An electrical snafu postponed the start of Junya Watanabe's show long enough for the Sex Pistols' anthem "Anarchy in the UK" to play three times on a backstage sound system. Sitting in the dark, one editor wondered out loud if the delay were intentionala valid question given this Japanese designer's appetite for subversion. Just then, a minuet kicked in and Watanabe's model troops stormed the runway in unison wearing army green, as if to say, "There's a war on, people. Have you forgotten?"
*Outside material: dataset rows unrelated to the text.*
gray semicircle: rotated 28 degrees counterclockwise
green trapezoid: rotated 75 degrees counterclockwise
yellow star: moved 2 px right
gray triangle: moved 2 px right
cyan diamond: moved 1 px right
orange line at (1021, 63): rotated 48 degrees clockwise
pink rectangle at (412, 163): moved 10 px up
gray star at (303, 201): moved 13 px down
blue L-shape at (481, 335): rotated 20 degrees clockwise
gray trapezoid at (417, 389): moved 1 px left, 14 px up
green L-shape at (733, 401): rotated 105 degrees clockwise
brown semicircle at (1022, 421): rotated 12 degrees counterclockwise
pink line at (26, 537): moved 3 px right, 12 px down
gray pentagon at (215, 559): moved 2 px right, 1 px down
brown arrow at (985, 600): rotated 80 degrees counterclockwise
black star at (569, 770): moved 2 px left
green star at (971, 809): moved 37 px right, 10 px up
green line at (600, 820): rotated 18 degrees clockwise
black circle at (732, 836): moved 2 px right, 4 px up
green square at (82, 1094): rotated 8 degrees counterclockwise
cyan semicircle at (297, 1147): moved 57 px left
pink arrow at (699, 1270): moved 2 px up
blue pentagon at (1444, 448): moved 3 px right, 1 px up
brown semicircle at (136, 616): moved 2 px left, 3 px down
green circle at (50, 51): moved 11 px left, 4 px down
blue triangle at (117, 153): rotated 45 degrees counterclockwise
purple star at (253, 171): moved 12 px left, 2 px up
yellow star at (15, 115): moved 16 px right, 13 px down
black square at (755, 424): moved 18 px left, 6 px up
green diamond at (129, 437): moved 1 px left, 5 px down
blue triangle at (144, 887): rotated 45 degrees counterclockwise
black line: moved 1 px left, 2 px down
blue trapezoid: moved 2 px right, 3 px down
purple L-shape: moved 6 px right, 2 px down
Last season's spiky paper headgear had been transformed into ominous masks. Made from electrical tape, tufts of black hair, and spiky silver studs, they looked every bit as disturbing as the similar hoods on his countryman Jun Takahashi's runway earlier in the week. The long dresses Watanabe constructed from patchworks of concert T-shirts for spring reappeared, but this time they were pieced together from fatigues, camouflage material, and green lace. Continuing the military theme, he took a battalion's worth of army jackets and worked them up into the trenches, parkas, and tail coats trailing straps that he's know for. And for an added dose of symbolism, he crocheted red, white, and blue into his camo sweaters.
The great thing about Watanabe, though, is that you never sense he's being provocative just for the sake of it. It was a thrill to watch him refine his timely ideas, and make exciting and, yes, wearable clothes in the process. Especially when many others, as they return to and rework the highlights of mid-century design, are resisting just that: timeliness.